Его поцелуй был до странности легкий, не агрессивный или требовательный, просто теплая нежность касалась ее губ. Она успокоилась и закрыла глаза, и тогда иные ощущения пришли на смену прежним. Он прижался к ней всем своим телом, и она не могла не ощутить его жара. А к аромату сандалового дерева примешивались теперь и другие запахи, присущие только ему одному. Упираясь спиной в дверь, она слышала шорох своего шелкового платья и бешеный стук собственного сердца.

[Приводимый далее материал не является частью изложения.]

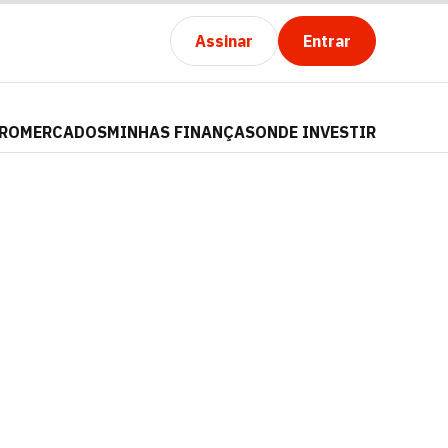
Assinar
Entrar
PRO
MERCADOS
MINHAS FINANÇAS
ONDE INVESTIR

Когда его язык коснулся ее сомкнутых губ, она, упершись ладонями в грудь, попыталась его оттолкнуть. Он замер и чуть-чуть отстранившись. Под плотным атласом жилета под своими ладонями, она чувствовала, как поднимается и опускается его грудь, ощущала твердость мускулов.

– Хотите, чтобы я снова поцеловал вас? – прошептал Стюарт, едва касаясь губами ее рта.

Эди чувствовала беспокойство, зависнув между желанием и невозможностью. Казалось, прошла целая вечность, пока он ждал ее ответа и теплое дыхание касалось ее лица. Она не знала, чего хочет, но решила, что больше не станет бояться, поэтому просто кивнула, коротко и ясно.

Он улыбнулся, поднял голову и поцеловал ее снова. Удовольствие растекалось по ее жилам подобно жидкому пламени.

Его язык снова дотронулся до ее губ, и, догадавшись, чего он хочет, она приоткрыла рот. Он ощутил вкус персика и портвейна, когда коснулся ее языка, и стон слетел с ее губ, – стон, в котором не было ни протеста, ни отказа…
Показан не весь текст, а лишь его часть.